Iraq is the deadliest place on earth for journalists. The Committee to Protect Journalists has confirmed that 2006 is the fourth year in a row that the country has “won” this tragic award. Far too few journalists seem to care, however (and the US government cares even less):
When you step off the elevator at the Reuters news offices in Washington, D.C., you see a large book sitting on a wooden stand. Each entry describes a Reuters journalist killed in the line of duty. Such as Taras Protsyuk. The veteran Ukrainian cameraman was killed on April 8, 2003, the day before the U.S. seized Baghdad. Protsyuk was on the balcony of the Palestine Hotel when a U.S. tank positioned itself on the al-Jumhuriyah bridge and, as people watched in horror, unleashed a round into the side of the building. The hotel was known for housing hundreds of unembedded reporters. Protsyuk was killed instantly. Jose Couso, a cameraman for the Spanish network Telecinco, was filming from the balcony below. He was also killed.
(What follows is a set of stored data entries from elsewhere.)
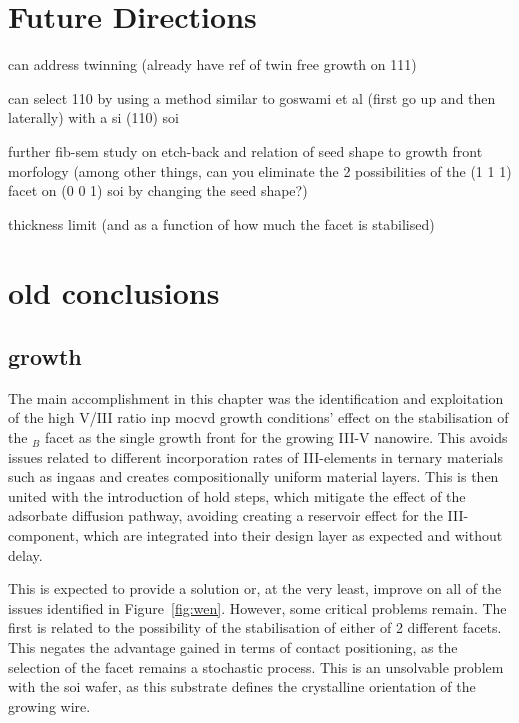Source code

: \section{Future Directions}

can address twinning (already have ref of twin free growth on 111)

can select 110 by using a method similar to goswami et al (first go up and then laterally) with a si (110) soi

further fib-sem study on etch-back and relation of seed shape to growth front morfology (among other things, can you eliminate the 2 possibilities of the (1 1 1) facet on (0 0 1) soi by changing the seed shape?)

thickness limit (and as a function of how much the facet is stabilised)


\section{old conclusions}

\subsection{growth}

The main accomplishment in this chapter was the identification and exploitation of the high V/III ratio \acs{inp} \acs{mocvd} growth conditions' effect on the stabilisation of the \(_B\) facet as the single growth front for the growing III-V nanowire. This avoids issues related to different incorporation rates of III-elements in ternary materials such as \acs{ingaas} \cite{Borg2019} and creates compositionally uniform material layers. This is then united with the introduction of hold steps, which mitigate the effect of the adsorbate diffusion pathway, avoiding creating a reservoir effect for the III-component, which are integrated into their design layer as expected and without delay. 

This is expected to provide a solution or, at the very least, improve on all of the issues identified in Figure~\ref{fig:wen}. However, some critical problems remain. The first is related to the possibility of the stabilisation of either of 2 different  facets. This negates the advantage gained in terms of contact positioning, as the selection of the  facet remains a stochastic process. This is an unsolvable problem with the \hkl[0 0 1] \acs{soi} wafer, as this substrate defines the crystalline orientation of the growing wire. 

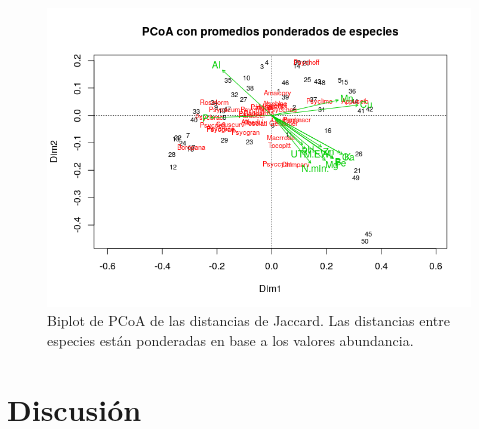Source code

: \documentclass[11pt,]{article}
\begin{document}
\begin{figure}
\centering
\includegraphics{pcoa_sps_jacc_var_ambient.png}
\caption{Biplot de PCoA de las distancias de Jaccard. Las distancias
entre especies están ponderadas en base a los valores abundancia.
\label{fig:pcoa_sps_jacc_var_ambient}}
\end{figure}

\section{Discusión}\label{discusiuxf3n}
\end{document}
The difference between the responses by the mainstream media in the United States versus Europe was stunning. While in this country there was hardly a peep of protest, Spanish journalists engaged in a one-day strike. From the elite journalists down to the technicians, they laid down their cables, cameras and pens. They refused to record the words of then-Spanish Prime Minister Jose Maria Aznar, who joined British Prime Minister Tony Blair and President Bush in supporting the war. When Aznar came into parliament, they piled their equipment at the front of the room and turned their backs on him. Photographers refused to take his picture and instead held up a photo of their slain colleague. At a news conference in Madrid with British Foreign Secretary Jack Straw, Spanish reporters walked out in protest. Later, hundreds of journalists, camera people and technicians marched on the U.S. embassy in Madrid, chanting “Murderer, murderer.”
About four hours before the U.S. military opened fire on the Palestine Hotel, a U.S. warplane strafed Al-Jazeera’s Baghdad office. Reporter Tareq Ayyoub was on the roof. He died almost instantly.
When interviewed after his death, Ayyoub’s wife, Dima, said: “Hate breeds hate. The United States said they were doing this to rout out terrorism. Who is engaged in terrorism now?” This summer, she sued the U.S. government.
The family of Jose Couso has also taken action. They know the names of the three U.S. servicemen who fired on the Palestine Hotel. On Dec. 5, 2006, the Spanish Supreme Court said the men could be tried in Spanish courts, opening the possibility for indictments against the U.S. soldiers.
While many bloggers in the Middle East suffer repression and jail, how many Western journalists are campaigning for their release or freedom of speech?